O Reino Unido deu início aos primeiros testes de uma tecnologia (ainda sem nome) controversa e que permitirá, entre outras coisas, que a polícia e os serviços de inteligência do país rastreiem e armazenem todos os dados de navegação na internet de todos os cidadãos do país para os mais variados fins – inclusive sem um motivo plausível. Para alguns, a iniciativa seria a mais poderosa ferramenta de vigilância entre as democracias ocidentais e, por conta disso, poderia afrontar desde as liberdades civis até a privacidade de dados.
A iniciativa do governo de Downing Street tem como base uma lei aprovada em 2016. Os testes estão sendo conduzidos sob sigilo em dois servidores de internet: The Home Ofice e The National Crime Agency. Se bem sucedido, a coleta dessas informações poderá ser implantada em todo o país.
O que ele faz
Em linhas gerais, o governo britânico poderia rastrear, capturar e armazenar todo o tipo de navegação na web – o que incluiria até mesmo os aplicativos. Embora não tenha uma manifestação oficial do governo britânico, o objetivo seria aumentar a eficiência na captura de criminosos e terroristas. Por outro lado, segundo a imprensa britânica, o sistema permitiria vigiar todos os cidadão, mesmo aqueles não investigados pelas autoridades públicas.
Os testes foram iniciados sem qualquer anúncio público. Por ora, o que se sabe sobre o assunto foi revelado pela imprensa do país a partir de processos judiciais que questionam os testes desse sistema. Nas ações, a Agência Nacional do Crime, que lidera o projeto, alega que não há previsão para a implementação da tecnologia.
Lei dos fofoqueiros
A tecnologia, como já mencionado, tem como uma base uma lei de 2016. Por lá, a norma até já ganhou um apelido: Snooper’s Charter (ou o que os britânicos chamam de lei dos fofoqueiros).
Segundo essa lei, o poder público pode exigir que empresas de internet e telefonia armazenem históricos de navegação por 12 meses.
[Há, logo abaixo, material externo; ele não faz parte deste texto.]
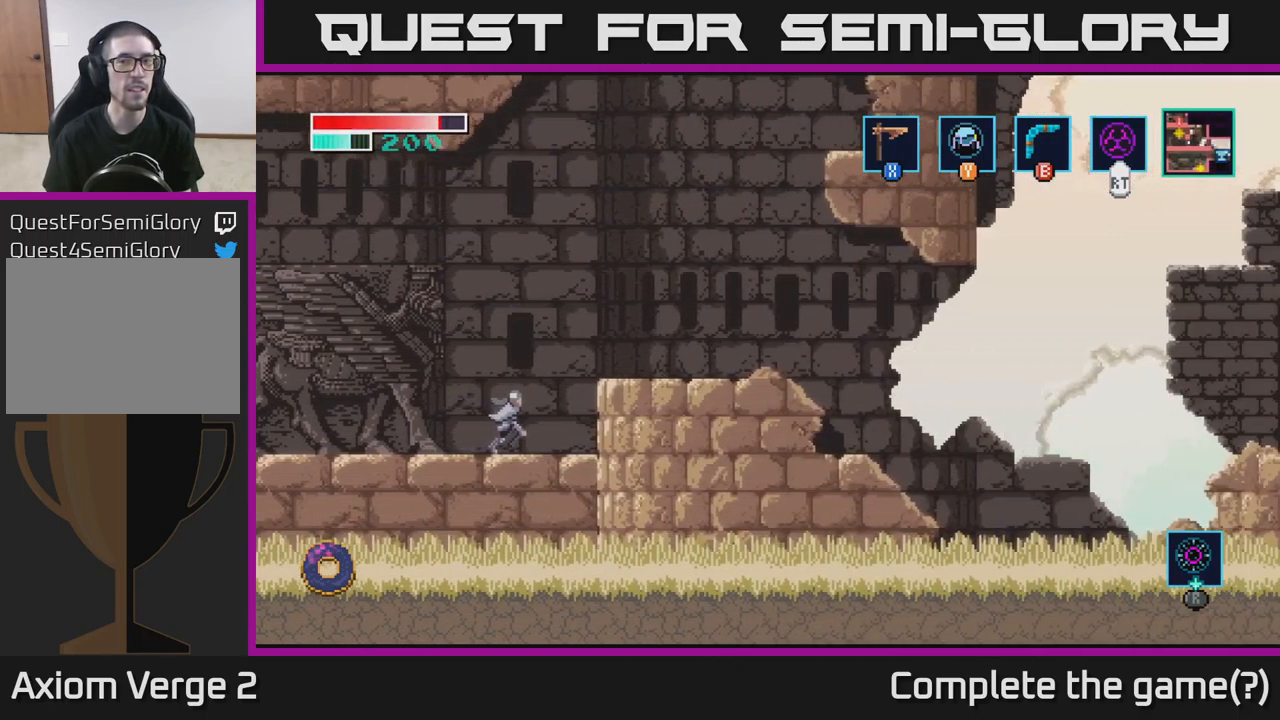
{"buttons": ["A"], "left_stick": "right", "right_stick": "center", "events": [[417, "A", "down"]]}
O governo também poderia pedir esses dados.
O pedido somente pode ser feito por meio de uma ordem judicial assinada por um juiz sênior. O primeiro pedido à justiça aconteceu em julho de 2019, quando o sistema de monitoramento começou a ser testado no mundo real, de acordo com informações presentes em um relatório recente do Investigatory Powers Commissioner.
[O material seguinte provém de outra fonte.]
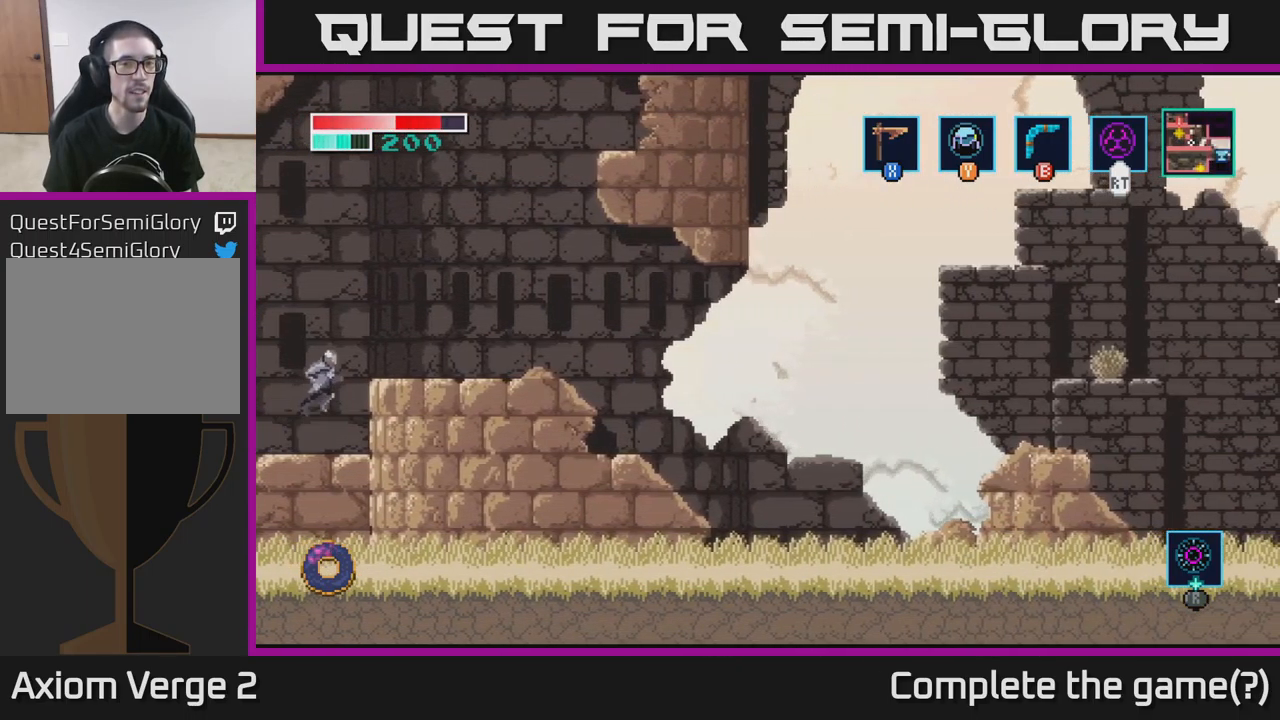
{"buttons": [], "left_stick": "left", "right_stick": "center", "events": [[217, "A", "up"], [317, "left_stick", "center"], [483, "left_stick", "left"]]}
Um segundo pedido, feito a outro provedor de Internet como parte do mesmo teste, ocorreu em outubro de 2019. Esses dois processos tem alimentado o noticiário nacional sobre o assunto.
Segundo um porta-voz do Investigatory Powers Commissioner’s Office, o julgamento está em andamento e, caso seja validado pelo tribunal, será tomada uma decisão para que seja expandido nacionalmente.
Críticas
Tanto a lei quanto o sistema de vigilância tem sido alvo de críticas de ativistas e até celebridades do mundo da web.
Um deles é Edward Snowden, o ex-funcionário da Agência de Segurança Nacional (NSA) e uma das mais conhecidas fontes de vazamento de dados do site Wikileaks. Segundo ele, são poderes “que superam os de muitas autocracias”. “A Grã-Bretanha legaliza o sistema de vigilância mais extremo da história da democracia ocidental”, afirma.
Além disso, organizações de liberdades civis pedem maior transparência sobre os testes. “Levar vários anos para chegar a um teste básico, sugere que o sistema não era a melhor opção na época, e certamente não é agora”, diz Heather Burns, gerente de políticas do Open Rights Group, uma organização de privacidade e liberdade na Internet sediada no Reino Unido.